However, it should be noted that when the Treasury Department issued proposed regulations for Section 817(h), it specifically sidestepped the investor control issue. In the

preamble to the regulations, the Treasury expressly noted that the regulations “do not provide guidance concerning the circumstances in which investor control of the investments of a segregated asset account may cause the investor, rather than the insurance company, to be treated as the owner of the asset in the account.” 51 Fed. Reg. 32664 (Sept. 5, 1986). The preamble to those never finalized regulations went on to state that guidance on this issue would be provided in subsequent regulations or revenue rulings. The IRS later issued Rev. Rul. Rev. Rul. 2003-91 and Rev. Rul. 2003-92, which indicated that there was and still is flexibility in regard to the issue of Investor Control.

Some IRS Flexibility Presumed from Absence of Any Prohibition on In-Kind Premium Contribution and other Factors

Although Christoffersen, other decisions, and several of the rulings issued by the IRS threaten unfavorable tax results where the purchaser of a variable contract is able to exercise some degree of investment discretion, the IRS has issued revenue rulings indicating that some degree of investor discretion is permissible.

*RECORD LIST*:
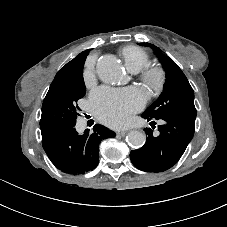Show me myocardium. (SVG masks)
<instances>
[{"label": "myocardium", "instance_id": "obj_1", "mask_svg": "<svg viewBox=\"0 0 227 227\" xmlns=\"http://www.w3.org/2000/svg\"><path fill=\"white\" fill-rule=\"evenodd\" d=\"M139 79L151 93H157L163 88L166 75L161 67L145 66L140 70Z\"/></svg>", "mask_w": 227, "mask_h": 227}]
</instances>
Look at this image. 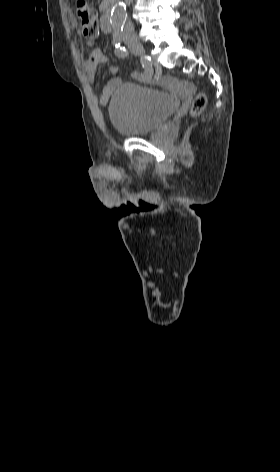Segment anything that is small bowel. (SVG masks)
<instances>
[{
    "label": "small bowel",
    "mask_w": 280,
    "mask_h": 472,
    "mask_svg": "<svg viewBox=\"0 0 280 472\" xmlns=\"http://www.w3.org/2000/svg\"><path fill=\"white\" fill-rule=\"evenodd\" d=\"M107 57L100 49H94L84 63V69L88 76L89 81L92 84L98 82V67L101 64L107 63ZM112 74H116L119 71V67L116 65H112L109 68ZM138 78V74L136 75ZM139 79V78H138ZM156 83L161 85L162 87L170 90L176 94H189L192 92L193 88L187 83L180 82L174 77L171 76H161L156 80ZM120 84L119 79H110L105 81L102 87V93L100 96V104L102 106H106L111 94L116 89V87Z\"/></svg>",
    "instance_id": "c3829d8e"
}]
</instances>
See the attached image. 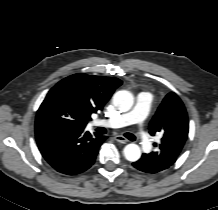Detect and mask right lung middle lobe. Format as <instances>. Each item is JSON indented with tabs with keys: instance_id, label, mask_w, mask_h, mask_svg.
Listing matches in <instances>:
<instances>
[{
	"instance_id": "obj_1",
	"label": "right lung middle lobe",
	"mask_w": 218,
	"mask_h": 210,
	"mask_svg": "<svg viewBox=\"0 0 218 210\" xmlns=\"http://www.w3.org/2000/svg\"><path fill=\"white\" fill-rule=\"evenodd\" d=\"M40 123H54L69 129L85 127L77 108L61 94L51 91L38 109L36 124Z\"/></svg>"
}]
</instances>
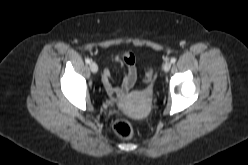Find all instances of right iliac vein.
Returning <instances> with one entry per match:
<instances>
[{
  "label": "right iliac vein",
  "mask_w": 248,
  "mask_h": 165,
  "mask_svg": "<svg viewBox=\"0 0 248 165\" xmlns=\"http://www.w3.org/2000/svg\"><path fill=\"white\" fill-rule=\"evenodd\" d=\"M90 69H91V71H92L93 73H97V71H98V66H97V64H96L95 62H91V63H90Z\"/></svg>",
  "instance_id": "1"
}]
</instances>
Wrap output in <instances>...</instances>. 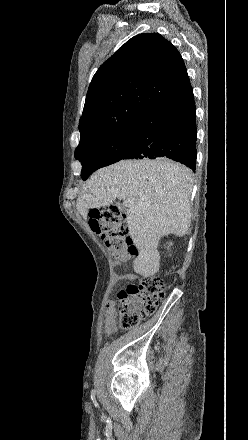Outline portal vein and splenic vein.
I'll return each mask as SVG.
<instances>
[{
	"label": "portal vein and splenic vein",
	"mask_w": 248,
	"mask_h": 440,
	"mask_svg": "<svg viewBox=\"0 0 248 440\" xmlns=\"http://www.w3.org/2000/svg\"><path fill=\"white\" fill-rule=\"evenodd\" d=\"M133 203V200H126V201H124L123 202V205L125 206V207H130V205Z\"/></svg>",
	"instance_id": "1"
}]
</instances>
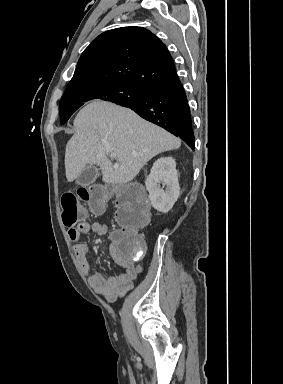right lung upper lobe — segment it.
<instances>
[{"label": "right lung upper lobe", "mask_w": 283, "mask_h": 384, "mask_svg": "<svg viewBox=\"0 0 283 384\" xmlns=\"http://www.w3.org/2000/svg\"><path fill=\"white\" fill-rule=\"evenodd\" d=\"M175 75L173 59L159 38L145 28L122 27L91 42L66 89L125 82L148 90Z\"/></svg>", "instance_id": "1"}]
</instances>
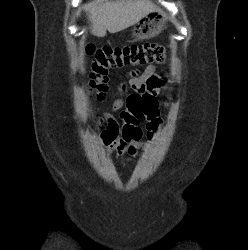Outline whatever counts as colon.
Listing matches in <instances>:
<instances>
[{"label": "colon", "instance_id": "colon-1", "mask_svg": "<svg viewBox=\"0 0 248 250\" xmlns=\"http://www.w3.org/2000/svg\"><path fill=\"white\" fill-rule=\"evenodd\" d=\"M88 53L94 56L91 65L90 87L99 100L107 93L108 73L113 68L124 66H138L162 62L166 57V47L161 44H135L123 47L104 46L94 48L89 46ZM155 77L149 79V83L155 82ZM161 85V81L158 80ZM127 107L133 112L138 120L157 110V101L151 92H135L128 96Z\"/></svg>", "mask_w": 248, "mask_h": 250}]
</instances>
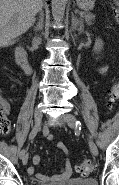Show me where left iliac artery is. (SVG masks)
I'll return each instance as SVG.
<instances>
[{
    "instance_id": "left-iliac-artery-1",
    "label": "left iliac artery",
    "mask_w": 119,
    "mask_h": 185,
    "mask_svg": "<svg viewBox=\"0 0 119 185\" xmlns=\"http://www.w3.org/2000/svg\"><path fill=\"white\" fill-rule=\"evenodd\" d=\"M76 126L80 129L81 127V122L80 121H76Z\"/></svg>"
}]
</instances>
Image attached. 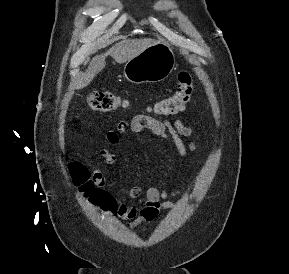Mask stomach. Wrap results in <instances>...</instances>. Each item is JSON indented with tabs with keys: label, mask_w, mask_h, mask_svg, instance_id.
<instances>
[{
	"label": "stomach",
	"mask_w": 289,
	"mask_h": 274,
	"mask_svg": "<svg viewBox=\"0 0 289 274\" xmlns=\"http://www.w3.org/2000/svg\"><path fill=\"white\" fill-rule=\"evenodd\" d=\"M175 67V56L166 42H157L127 61L124 76L132 83H156L167 78Z\"/></svg>",
	"instance_id": "0dacf381"
}]
</instances>
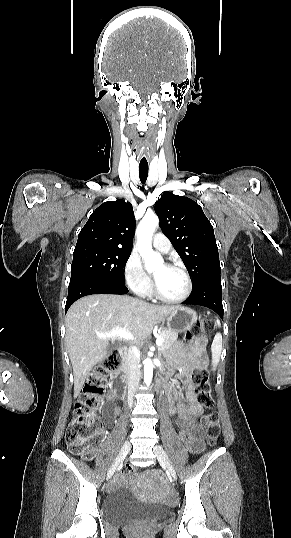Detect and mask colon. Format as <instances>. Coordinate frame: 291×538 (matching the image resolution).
I'll use <instances>...</instances> for the list:
<instances>
[{
  "label": "colon",
  "mask_w": 291,
  "mask_h": 538,
  "mask_svg": "<svg viewBox=\"0 0 291 538\" xmlns=\"http://www.w3.org/2000/svg\"><path fill=\"white\" fill-rule=\"evenodd\" d=\"M212 328L213 321L208 317H203L187 331L183 342L190 344L196 338L210 332ZM121 363V354L117 351L113 352L88 375L82 393L75 404L73 418L66 430V444L71 452L79 453L86 458H91L95 454L101 434L96 411L101 403L106 380L119 371ZM191 379L197 390L198 403L209 410L202 416L201 425L209 445H214L220 433L219 416L213 411L215 402L203 358L198 360L197 368L192 373ZM125 474L132 476L134 469H126Z\"/></svg>",
  "instance_id": "obj_1"
}]
</instances>
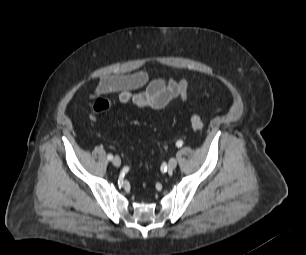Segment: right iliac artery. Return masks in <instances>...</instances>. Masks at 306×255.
I'll use <instances>...</instances> for the list:
<instances>
[{
  "instance_id": "1",
  "label": "right iliac artery",
  "mask_w": 306,
  "mask_h": 255,
  "mask_svg": "<svg viewBox=\"0 0 306 255\" xmlns=\"http://www.w3.org/2000/svg\"><path fill=\"white\" fill-rule=\"evenodd\" d=\"M107 159H108V160H112V159H113V155H112V154H108V155H107Z\"/></svg>"
}]
</instances>
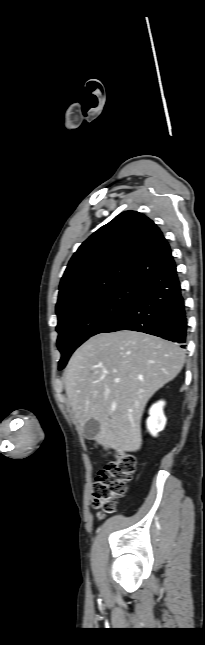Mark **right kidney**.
<instances>
[{
	"mask_svg": "<svg viewBox=\"0 0 205 645\" xmlns=\"http://www.w3.org/2000/svg\"><path fill=\"white\" fill-rule=\"evenodd\" d=\"M164 401H158L153 404L149 410V417L147 419V428L153 436L162 431L166 425V417L163 412Z\"/></svg>",
	"mask_w": 205,
	"mask_h": 645,
	"instance_id": "obj_1",
	"label": "right kidney"
}]
</instances>
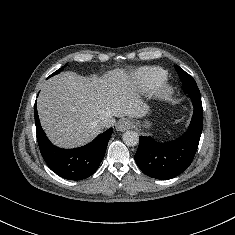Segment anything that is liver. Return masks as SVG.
Instances as JSON below:
<instances>
[{"label":"liver","instance_id":"liver-1","mask_svg":"<svg viewBox=\"0 0 235 235\" xmlns=\"http://www.w3.org/2000/svg\"><path fill=\"white\" fill-rule=\"evenodd\" d=\"M42 128L50 141L62 148L87 144L102 132L99 121L113 117L140 118L145 105L123 69L103 78L63 72L47 80L37 100ZM108 126V127H109Z\"/></svg>","mask_w":235,"mask_h":235}]
</instances>
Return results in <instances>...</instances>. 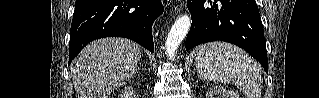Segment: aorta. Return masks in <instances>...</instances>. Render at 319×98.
<instances>
[{"label":"aorta","instance_id":"1","mask_svg":"<svg viewBox=\"0 0 319 98\" xmlns=\"http://www.w3.org/2000/svg\"><path fill=\"white\" fill-rule=\"evenodd\" d=\"M191 26V18L188 14L179 17L171 27L166 39V53L170 59L175 58V52L187 35Z\"/></svg>","mask_w":319,"mask_h":98}]
</instances>
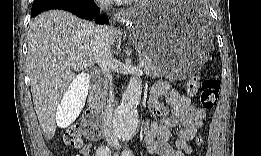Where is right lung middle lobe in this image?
I'll list each match as a JSON object with an SVG mask.
<instances>
[{
	"mask_svg": "<svg viewBox=\"0 0 261 156\" xmlns=\"http://www.w3.org/2000/svg\"><path fill=\"white\" fill-rule=\"evenodd\" d=\"M53 0H34L33 4H38V3H45V2H51Z\"/></svg>",
	"mask_w": 261,
	"mask_h": 156,
	"instance_id": "dd1d6c3e",
	"label": "right lung middle lobe"
}]
</instances>
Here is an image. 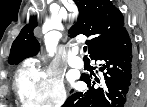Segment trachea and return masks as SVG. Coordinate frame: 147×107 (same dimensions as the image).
<instances>
[{
  "instance_id": "3493384b",
  "label": "trachea",
  "mask_w": 147,
  "mask_h": 107,
  "mask_svg": "<svg viewBox=\"0 0 147 107\" xmlns=\"http://www.w3.org/2000/svg\"><path fill=\"white\" fill-rule=\"evenodd\" d=\"M83 50H84V52H86V50H87V47H86V46H84Z\"/></svg>"
}]
</instances>
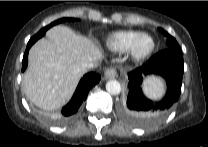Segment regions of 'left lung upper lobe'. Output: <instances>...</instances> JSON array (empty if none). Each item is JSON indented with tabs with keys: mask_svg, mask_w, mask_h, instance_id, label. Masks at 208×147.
<instances>
[{
	"mask_svg": "<svg viewBox=\"0 0 208 147\" xmlns=\"http://www.w3.org/2000/svg\"><path fill=\"white\" fill-rule=\"evenodd\" d=\"M159 31L163 34V36L166 38V44L168 49H173L176 51H181L180 46L176 39L168 34L165 30L159 28Z\"/></svg>",
	"mask_w": 208,
	"mask_h": 147,
	"instance_id": "left-lung-upper-lobe-1",
	"label": "left lung upper lobe"
}]
</instances>
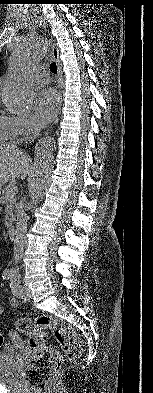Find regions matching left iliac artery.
<instances>
[{
    "label": "left iliac artery",
    "instance_id": "44dca946",
    "mask_svg": "<svg viewBox=\"0 0 153 393\" xmlns=\"http://www.w3.org/2000/svg\"><path fill=\"white\" fill-rule=\"evenodd\" d=\"M20 280L16 276L10 278V287L12 289L13 294L16 296L18 294L20 288Z\"/></svg>",
    "mask_w": 153,
    "mask_h": 393
}]
</instances>
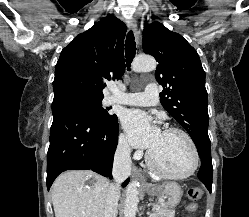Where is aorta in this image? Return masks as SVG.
Listing matches in <instances>:
<instances>
[{"mask_svg":"<svg viewBox=\"0 0 249 217\" xmlns=\"http://www.w3.org/2000/svg\"><path fill=\"white\" fill-rule=\"evenodd\" d=\"M157 63L153 57L137 56L132 64V69L135 72H148L156 69ZM138 187L139 182L132 180L126 191L124 217H135L138 205Z\"/></svg>","mask_w":249,"mask_h":217,"instance_id":"1","label":"aorta"}]
</instances>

*TO DO*:
[1] Duplicate the part of the investor control excerpt starting at "Some IRS Flexibility" and ending at "discretion is permissible.".
[2] For each statement, indicate whether the investor control excerpt supports it, answering yes or no and quoting the words of the excerpt that decide it.
(a) The proposed Section 817(h) regulations gave guidance on when investor control causes the investor to be treated as owner of the assets in a segregated asset account.
(b) The preamble stated that guidance on the investor control issue would come in subsequent regulations or revenue rulings.
(c) The proposed regulations were later finalized.
[3] According to the investor control excerpt, which revenue rulings did the IRS later issue on the issue of investor control?
The material plays no part in this work.

*SOLUTIONS FOR EACH TASK*:
[1]
Some IRS Flexibility Presumed from Absence of Any Prohibition on In-Kind Premium Contribution and other Factors

Although Christoffersen, other decisions, and several of the rulings issued by the IRS threaten unfavorable tax results where the purchaser of a variable contract is able to exercise some degree of investment discretion, the IRS has issued revenue rulings indicating that some degree of investor discretion is permissible.

[2]
(a) No: "do not provide guidance concerning the circumstances in which investor control of the investments of a segregated asset account may cause the investor, rather than the insurance company, to be treated as the owner of the asset in the account."
(b) Yes: "guidance on this issue would be provided in subsequent regulations or revenue rulings."
(c) No: "those never finalized regulations."

[3] Rev. Rul. 2003-91 and Rev. Rul. 2003-92.